Das ist ein spannendes Gebiet! Lassen Sie uns hier noch ein bisschen in die Tiefe gehen.
Epigenetische Vorgänge sind zunächst etwas völlig Normales und auch schon sehr lange bekannt. Jede unserer rund 100 Billionen Zellen hat ja identische Erbanlagen, sieht jedoch völlig anders aus und hat je nach Zelltyp völlig unterschiedliche Funktionen. Die Zellen nutzen also nicht die gesamten Erbinformationen, sondern jeweils nur einen Teil davon. Neu ist, dass die Epigenetik-Forschung nun die für die Auslese der Informationen verantwortlichen chemischen Substanzen identifiziert hat. Das sind nach heutigem Wissen spezielle Moleküle (sogenannte Methylgruppen), die sich als "Stoppsignale" in die Kette der Erbanlagen heften können und ein typisches Muster in den Zell-Erbanlagen bilden (das sogenannte "Methylierungs-Muster"). Dadurch werden die in der Kette dahinter liegenden Erbinformationen nicht mehr abgelesen, sie werden sozusagen "stummgeschaltet". Diese Markierungen verschiedener Genabschnitte sorgen also dafür, dass sich unsere Zellen im Laufe unserer Embryoentwicklung spezialisieren und dass sie nicht mehr – wie Embryonalzellen – alles können. Einmal angelegt, bleiben sie für unser ganzes Leben konstant. Eine Nervenzelle bleibt also zum Beispiel immer eine Nervenzelle und kann auch nur das, was eben eine Nervenzelle kann – dachte man bisher.

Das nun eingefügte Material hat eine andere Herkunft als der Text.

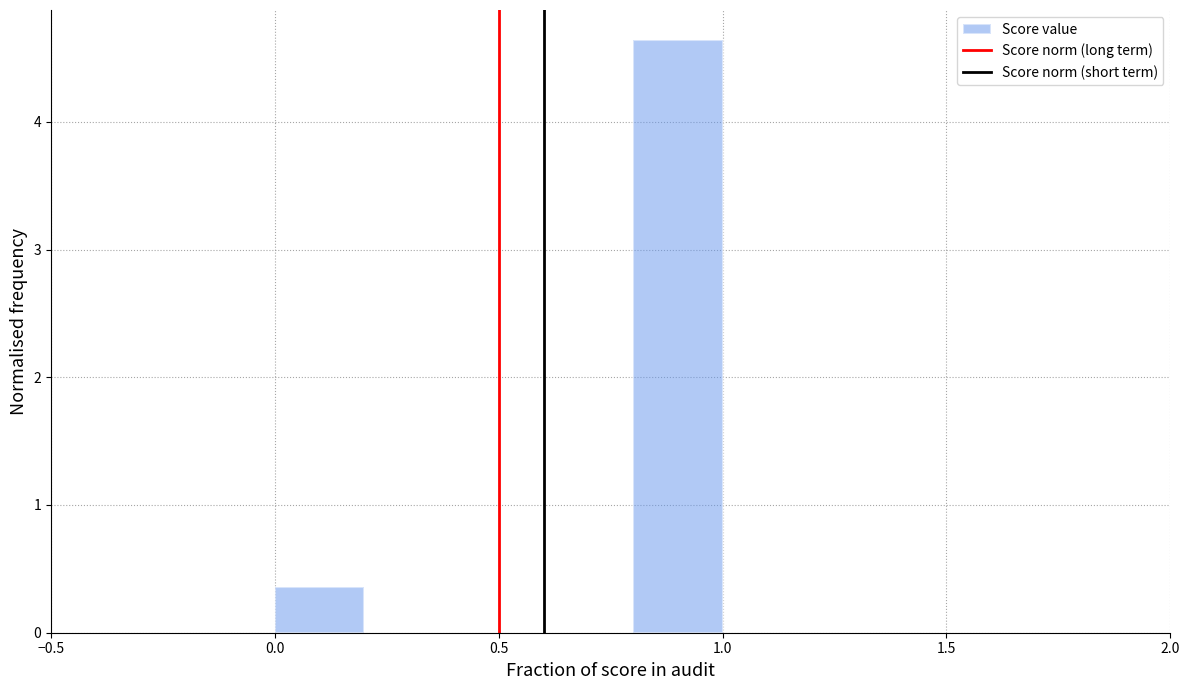

Reading left to right, list every bar in this chart as the range it spans on the x-axis followed by its height. The values are not printed on the chart, so give them approximately, as read against the axis.

0.0 to 0.2: 0.4
0.2 to 0.4: 0
0.4 to 0.6: 0
0.6 to 0.8: 0
0.8 to 1.0: 4.6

Die "Stoppsignale" spielen also eine wichtige Rolle, richtig?
Richtig! Erstaunlicherweise können derartige Stoppsignale aber auch noch während unseres Lebens nachträglich in unsere Gene eingebaut werden und somit bestimmte Genabschnitte blockieren. Das kann sich positiv oder negativ auswirken, je nachdem, welche Genabschnitte betroffen sind. Negativ wirken die Blockaden dann, wenn wichtige Stoffwechselprozesse nicht mehr ablaufen oder Immunzellen ihre Tätigkeit einstellen. Das kann zu vorzeitiger Alterung und zu Immunschwächen führen. Aber auch positive epigenetische Veränderungen sind möglich, wenn Genabschnitte blockiert werden, die etwa entzündungsfördernde Botenstoffe herstellen oder für überschießende Immunreaktionen verantwortlich sind. Diese Vorgänge sind sehr wichtig für die Praxisarbeit der Kosmetikerin.